--- Study material Enclosed Below ---
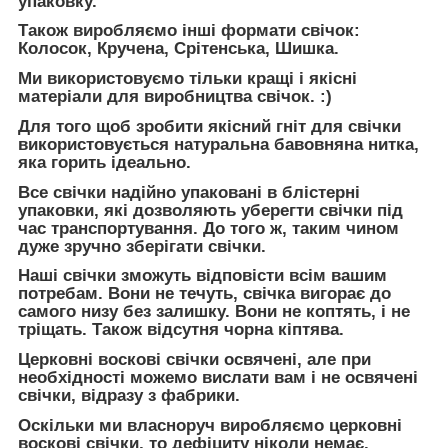
упаковку.
Також виробляємо інші формати свічок:
Колосок, Кручена, Срітенська, Шишка.
Ми використовуємо тільки кращі і якісні
матеріали для виробництва свічок. :)
Для того щоб зробити якісний гніт для свічки
використовується натуральна бавовняна нитка,
яка горить ідеально.
Все свічки надійно упаковані в блістерні
упаковки, які дозволяють уберегти свічки під
час транспортування. До того ж, таким чином
дуже зручно зберігати свічки.
Наші свічки зможуть відповісти всім вашим
потребам. Вони не течуть, свічка вигорає до
самого низу без залишку. Вони не коптять, і не
тріщать. Також відсутня чорна кіптява.
Церковні воскові свічки освячені, але при
необхідності можемо вислати вам і не освячені
свічки, відразу з фабрики.
Оскільки ми власноруч виробляємо церковні
воскові свічки, то дефіциту ніколи немає.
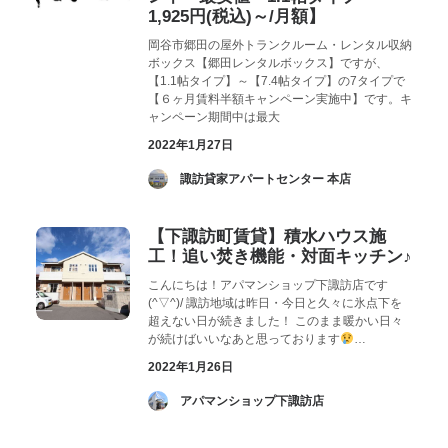
1,925円(税込)～/月額】
岡谷市郷田の屋外トランクルーム・レンタル収納
ボックス【郷田レンタルボックス】ですが、
【1.1帖タイプ】～【7.4帖タイプ】の7タイプで
【６ヶ月賃料半額キャンペーン実施中】です。キ
ャンペーン期間中は最大
2022年1月27日
­ 諏訪貸家アパートセンター 本店
【下諏訪町賃貸】積水ハウス施
工！追い焚き機能・対面キッチン♪
こんにちは！アパマンショップ下諏訪店です
(^▽^)/ 諏訪地域は昨日・今日と久々に氷点下を
超えない日が続きました！ このまま暖かい日々
が続けばいいなあと思っております
…
2022年1月26日
­ アパマンショップ下諏訪店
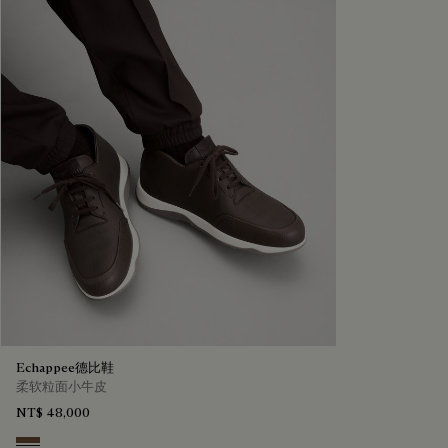
Echappee德比鞋
柔软粒面小牛皮
NT$ 48,000
Coffee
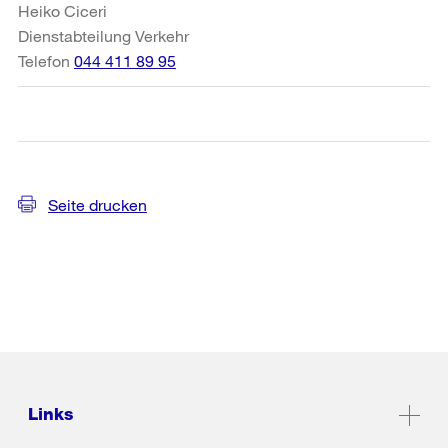
Heiko Ciceri
Dienstabteilung Verkehr
Telefon
044 411 89 95
Seite drucken
Links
--- End of Enclosed Study material ---
■ What is being asked ■
Pull every line containing "свічки" from the entries above and copy it.

■ Your solution ■
Для того щоб зробити якісний гніт для свічки
Все свічки надійно упаковані в блістерні
упаковки, які дозволяють уберегти свічки під
дуже зручно зберігати свічки.
Наші свічки зможуть відповісти всім вашим
Церковні воскові свічки освячені, але при
свічки, відразу з фабрики.
воскові свічки, то дефіциту ніколи немає.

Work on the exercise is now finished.